The oddest of images were the ones showing buildings on fire in the middle of all that water. Or maybe it was of sharks swimming up the waterlogged Interstate.
My awareness came to something like a full circle a day or two later when it was pointed out that all that standing water is prime breeding ground for mosquitoes. Mosquitoes? Zika. Malaria. Dengue fever. I hadn't thought at all about mosquitoes.
It all got me to wondering about the recovery process. There are estimates that it could take years, and I don't doubt it. The people of the Gulf will be recovering from Harvey long after other natural disasters distract us: hurricanes on the Atlantic coast, mudslides in the Northwest, or tornadoes that level small Midwest farm towns seem inevitable.
If you need perspective, just ask the folks in eastern North Carolina how they're doing in the wake of Hurricane Matthew, just a year ago. You know, where North Carolina requested $900 million in government relief and got $6.1 million instead.
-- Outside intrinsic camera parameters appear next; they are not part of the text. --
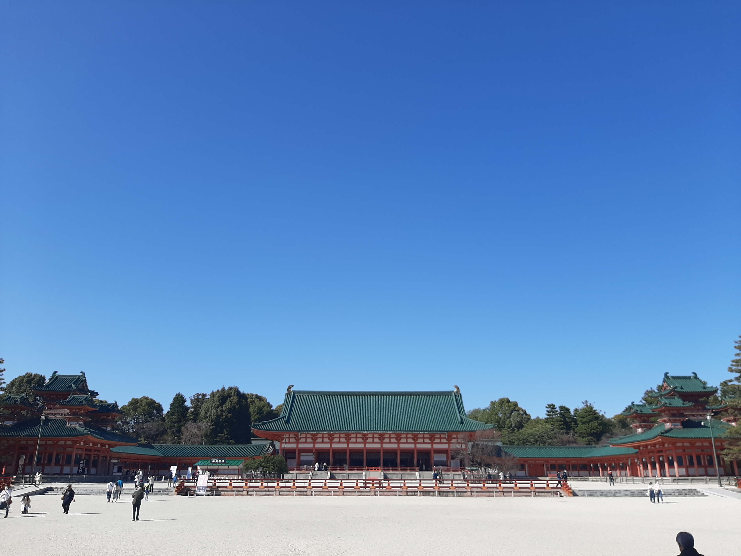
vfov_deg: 53.1
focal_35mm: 26
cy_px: 278
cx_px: 370
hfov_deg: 67.3
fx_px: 557
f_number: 1.7
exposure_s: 1/2817
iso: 40
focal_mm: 3.93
I prefer not to see national leaders show up for their obligatory photo ops in situations like this, popping up like so many politicians at the county fair. "Brownie, you're doing a heckuva job" quickly comes to mind. I'd much rather see and hear from the local leaders, who are much more attuned to the crisis at hand and know what's needed.
One of the more interesting stories coming out of this calamity is sports related. Houston Texan defensive end J.J. Watt was moved to start his own relief fund late last week with the goal of raising $200,000. He's reached $17 million in pledges so far (almost three times what North Carolina got from the government). I'm not quite sure what this means. Do people trust their NFL heroes more than they trust mainstream relief agencies like the Red Cross or the United Way?
Natural disasters are all around us, from grass fires to volcanoes, from earthquakes to hurricanes. How we respond is how we are defined as human beings. Living on the planet makes us "beings." Finding our heart is what makes us "human."